== TASK DESCRIPTION ==
Copy nothing but the text: repeat each entry exactly and drop the images.

== SOURCE DATA ==
==========
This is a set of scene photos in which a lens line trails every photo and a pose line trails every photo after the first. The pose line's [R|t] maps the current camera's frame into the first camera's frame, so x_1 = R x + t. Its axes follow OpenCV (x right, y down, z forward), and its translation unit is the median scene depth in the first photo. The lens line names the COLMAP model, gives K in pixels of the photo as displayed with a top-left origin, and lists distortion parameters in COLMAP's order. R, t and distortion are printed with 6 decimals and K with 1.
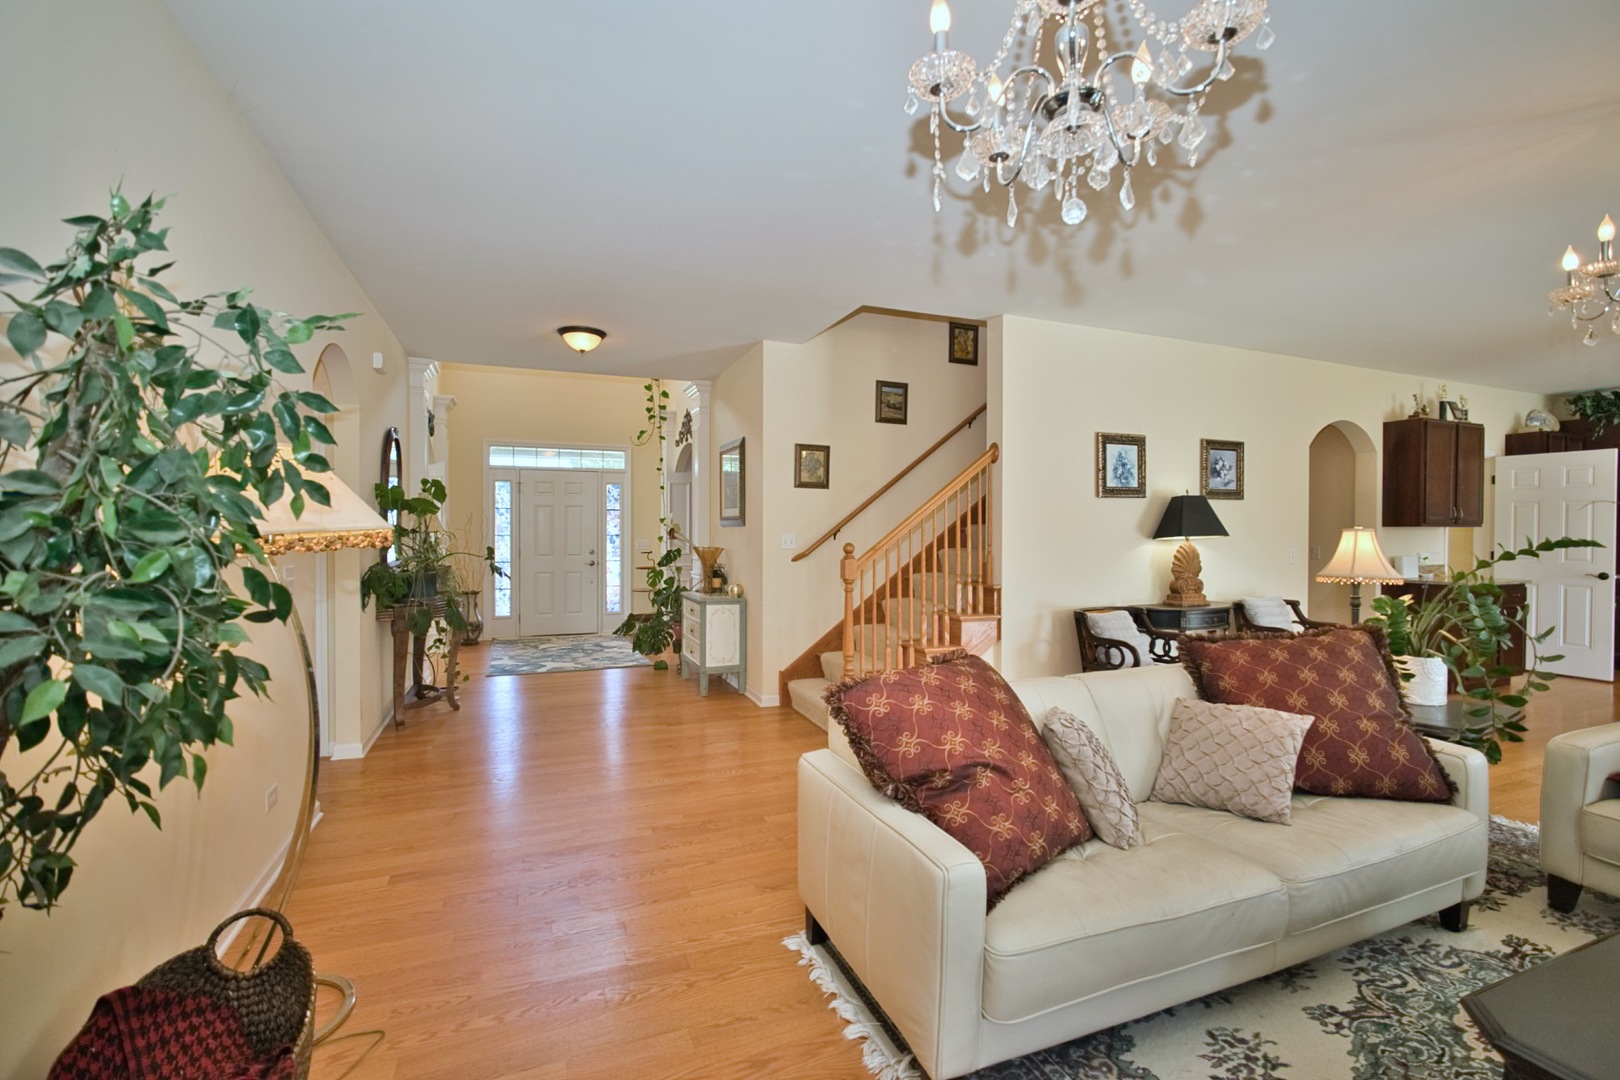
lens RADIAL K [[704.9, 0, 805.2], [0, 704.9, 537.9], [0, 0, 1]] dist [-0.020554, 0.005312]
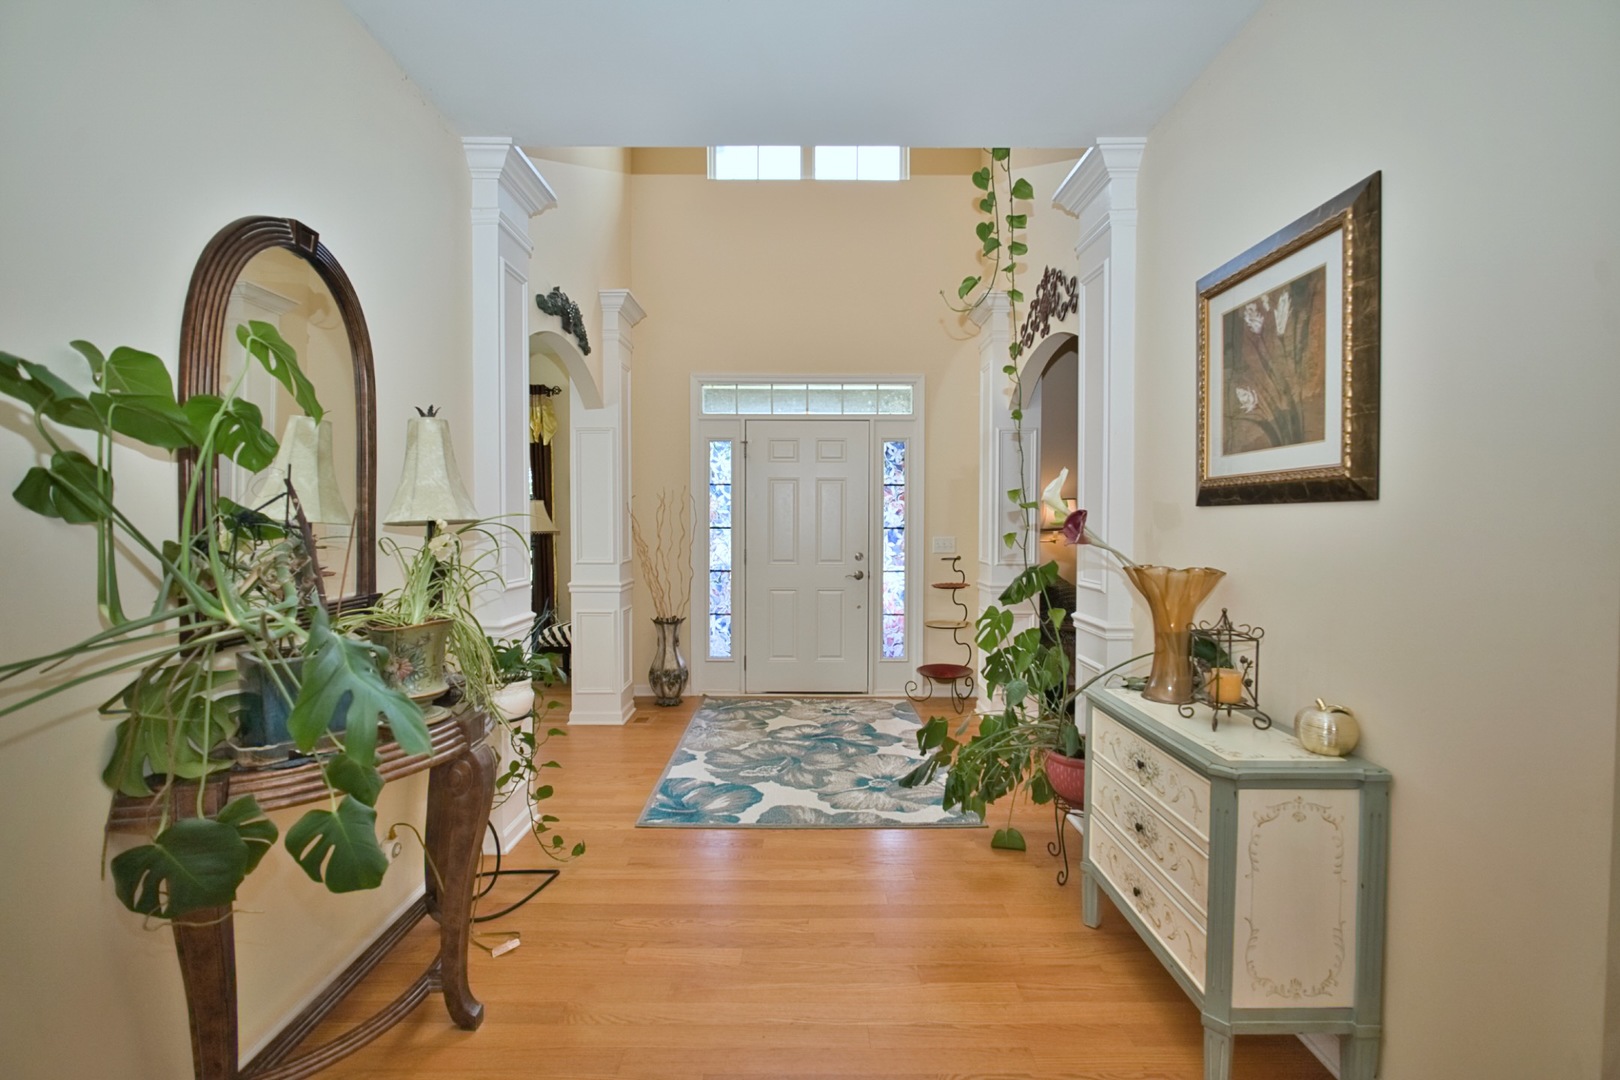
lens RADIAL K [[704.9, 0, 804.4], [0, 704.9, 537.5], [0, 0, 1]] dist [-0.020554, 0.005312]
pose [[0.927561, 0.007100, -0.373605, -0.161568], [-0.001816, 0.999893, 0.014493, -0.005439], [0.373668, -0.012765, 0.927475, 0.563151]]
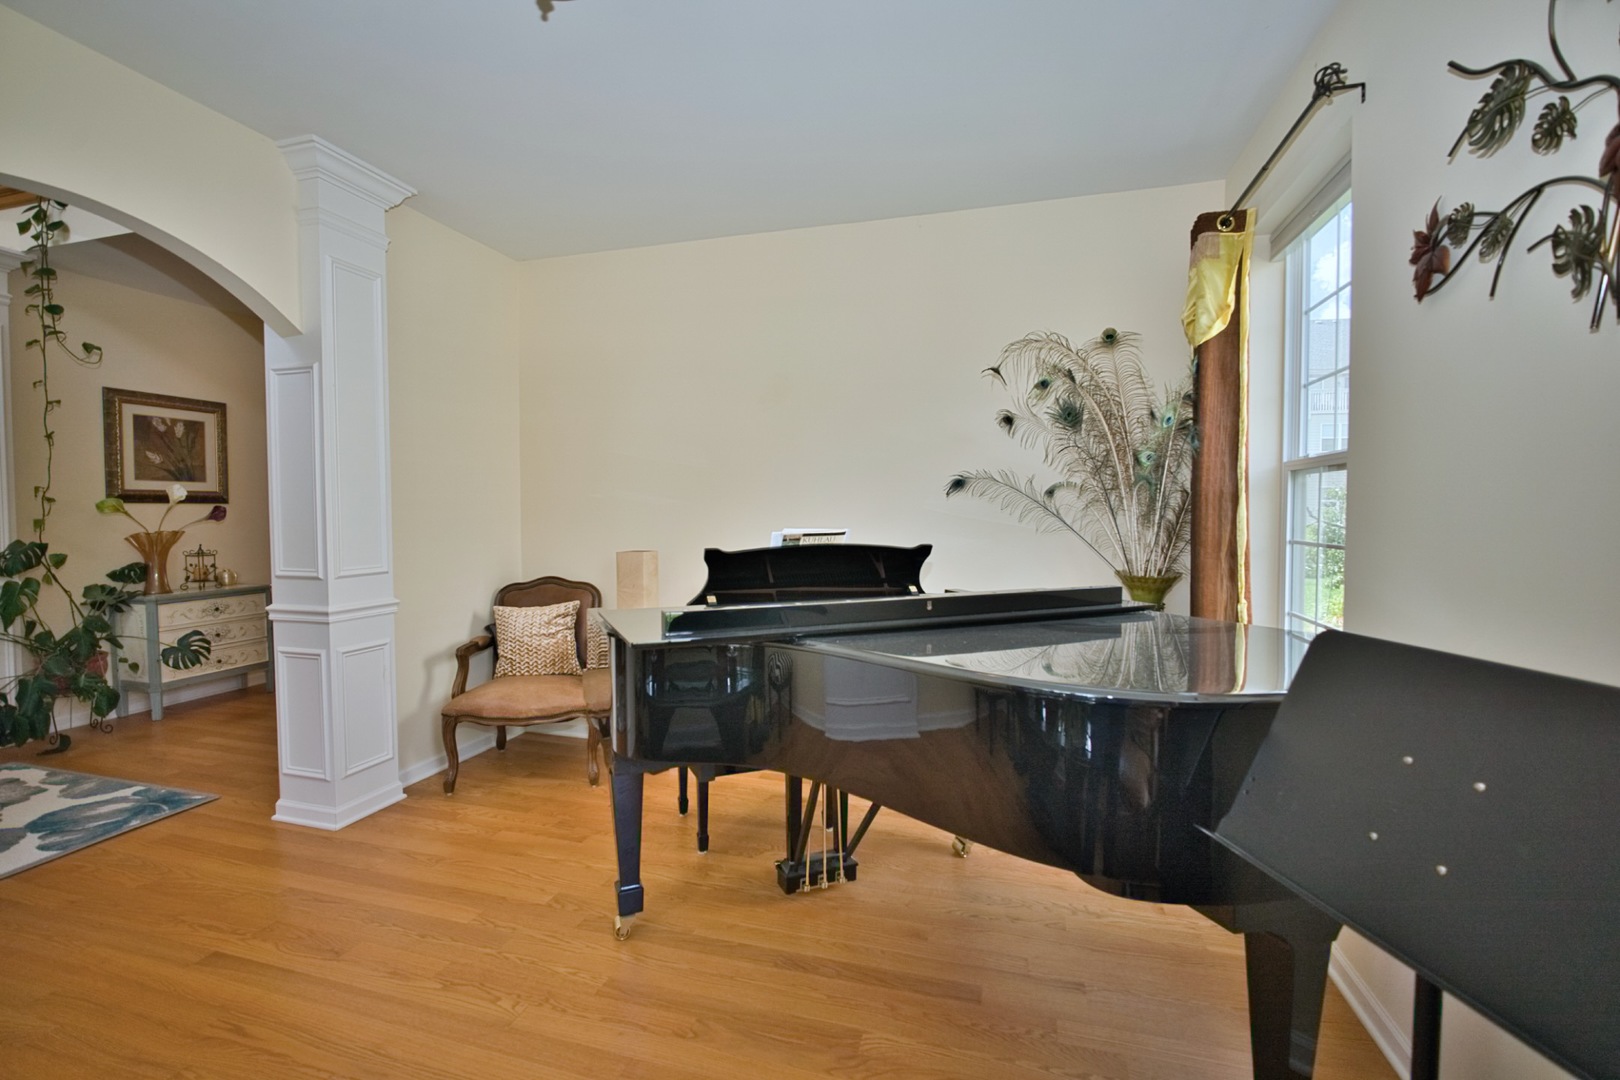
lens RADIAL K [[704.9, 0, 810.0], [0, 704.9, 533.8], [0, 0, 1]] dist [-0.020554, 0.005312]
pose [[-0.789087, -0.021369, 0.613909, -1.018605], [0.007309, 0.998997, 0.044168, -0.010764], [-0.614238, 0.039340, -0.788140, 1.049027]]
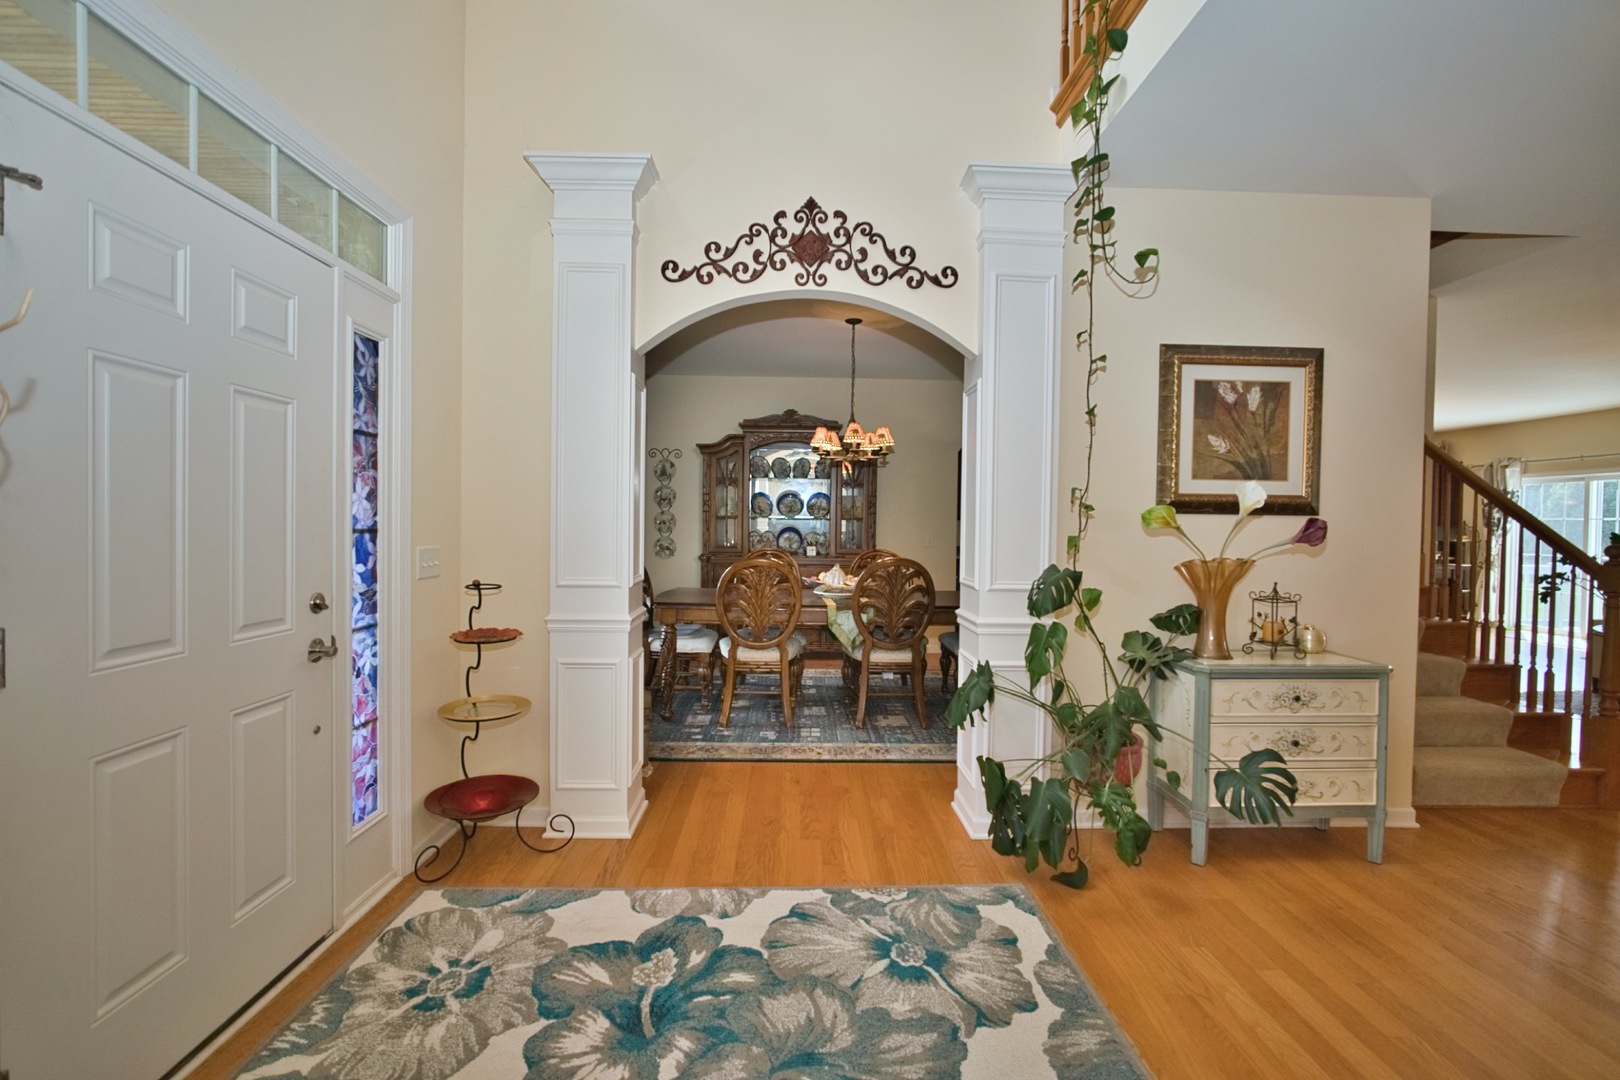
lens RADIAL K [[704.9, 0, 809.6], [0, 704.9, 536.7], [0, 0, 1]] dist [-0.020554, 0.005312]
pose [[0.344822, -0.019491, 0.938466, -0.604094], [-0.003251, 0.999754, 0.021958, -0.010120], [-0.938663, -0.010622, 0.344673, 0.994558]]
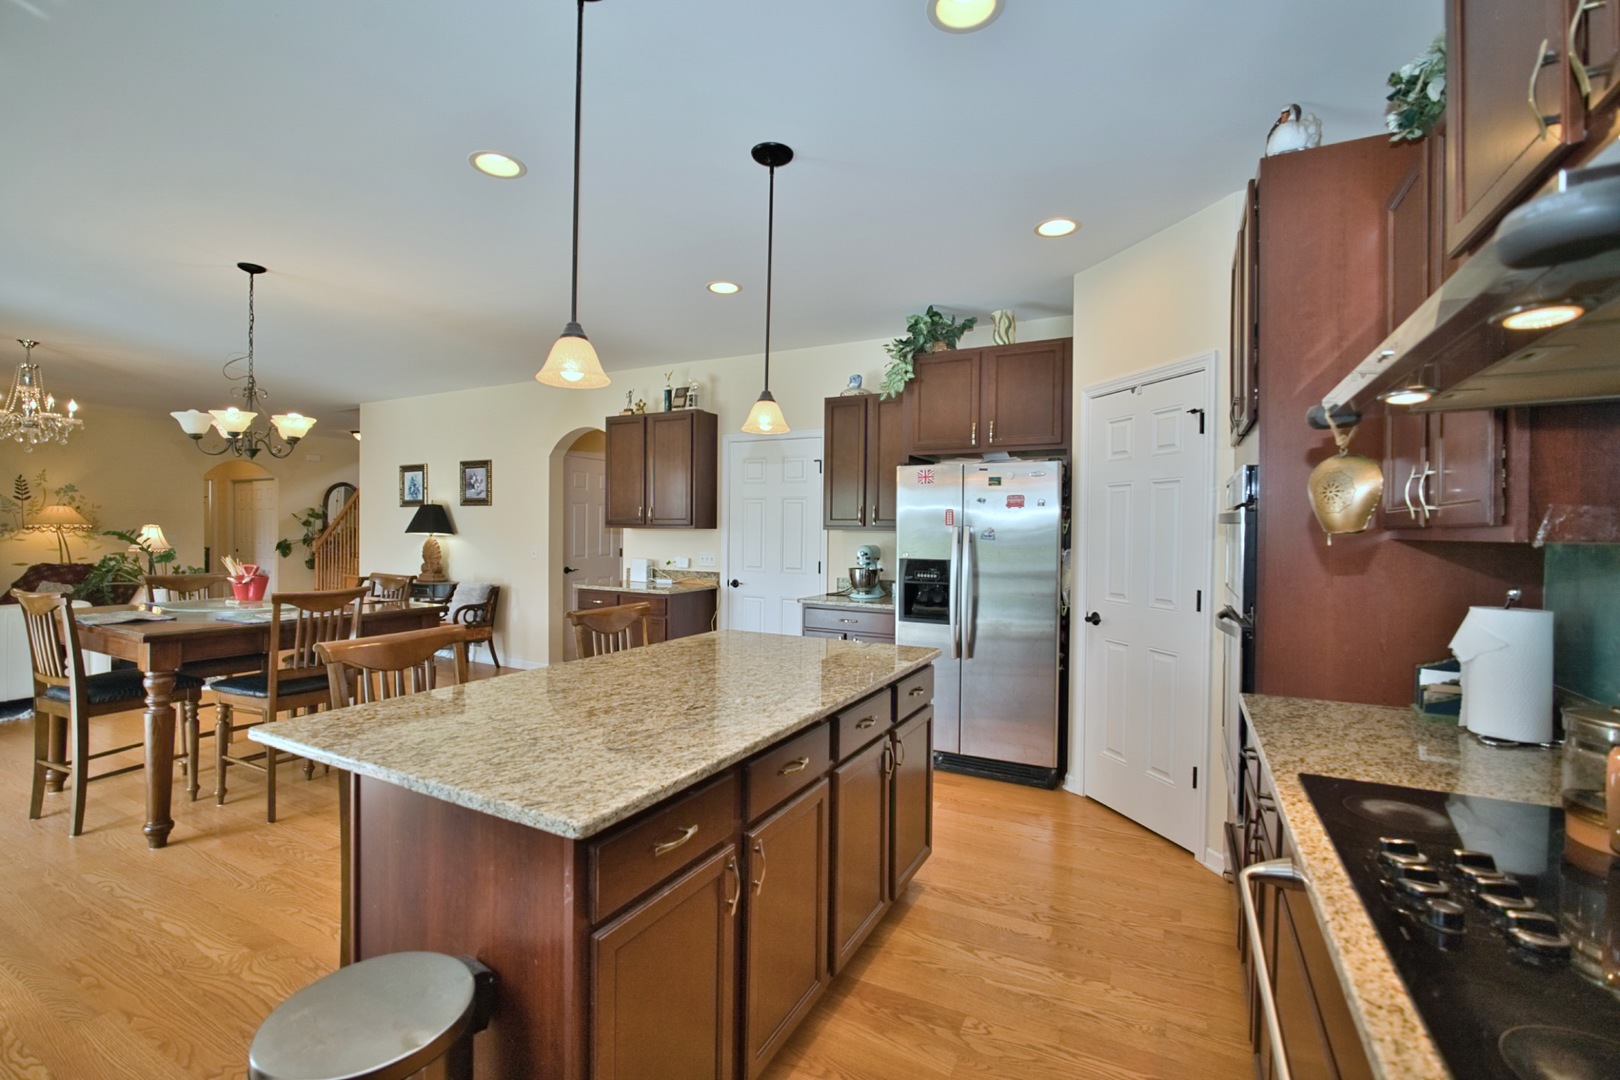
lens RADIAL K [[704.9, 0, 812.5], [0, 704.9, 536.8], [0, 0, 1]] dist [-0.020554, 0.005312]
pose [[0.660042, 0.012647, -0.751122, 1.563253], [-0.018017, 0.999837, 0.001002, -0.008398], [0.751013, 0.012872, 0.660162, 0.484617]]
==========
== EXERCISE RESULT ==
This is a set of scene photos in which a lens line trails every photo and a pose line trails every photo after the first. The pose line's [R|t] maps the current camera's frame into the first camera's frame, so x_1 = R x + t. Its axes follow OpenCV (x right, y down, z forward), and its translation unit is the median scene depth in the first photo. The lens line names the COLMAP model, gives K in pixels of the photo as displayed with a top-left origin, and lists distortion parameters in COLMAP's order. R, t and distortion are printed with 6 decimals and K with 1.
lens RADIAL K [[704.9, 0, 805.2], [0, 704.9, 537.9], [0, 0, 1]] dist [-0.020554, 0.005312]
lens RADIAL K [[704.9, 0, 804.4], [0, 704.9, 537.5], [0, 0, 1]] dist [-0.020554, 0.005312]
pose [[0.927561, 0.007100, -0.373605, -0.161568], [-0.001816, 0.999893, 0.014493, -0.005439], [0.373668, -0.012765, 0.927475, 0.563151]]
lens RADIAL K [[704.9, 0, 810.0], [0, 704.9, 533.8], [0, 0, 1]] dist [-0.020554, 0.005312]
pose [[-0.789087, -0.021369, 0.613909, -1.018605], [0.007309, 0.998997, 0.044168, -0.010764], [-0.614238, 0.039340, -0.788140, 1.049027]]
lens RADIAL K [[704.9, 0, 809.6], [0, 704.9, 536.7], [0, 0, 1]] dist [-0.020554, 0.005312]
pose [[0.344822, -0.019491, 0.938466, -0.604094], [-0.003251, 0.999754, 0.021958, -0.010120], [-0.938663, -0.010622, 0.344673, 0.994558]]
lens RADIAL K [[704.9, 0, 812.5], [0, 704.9, 536.8], [0, 0, 1]] dist [-0.020554, 0.005312]
pose [[0.660042, 0.012647, -0.751122, 1.563253], [-0.018017, 0.999837, 0.001002, -0.008398], [0.751013, 0.012872, 0.660162, 0.484617]]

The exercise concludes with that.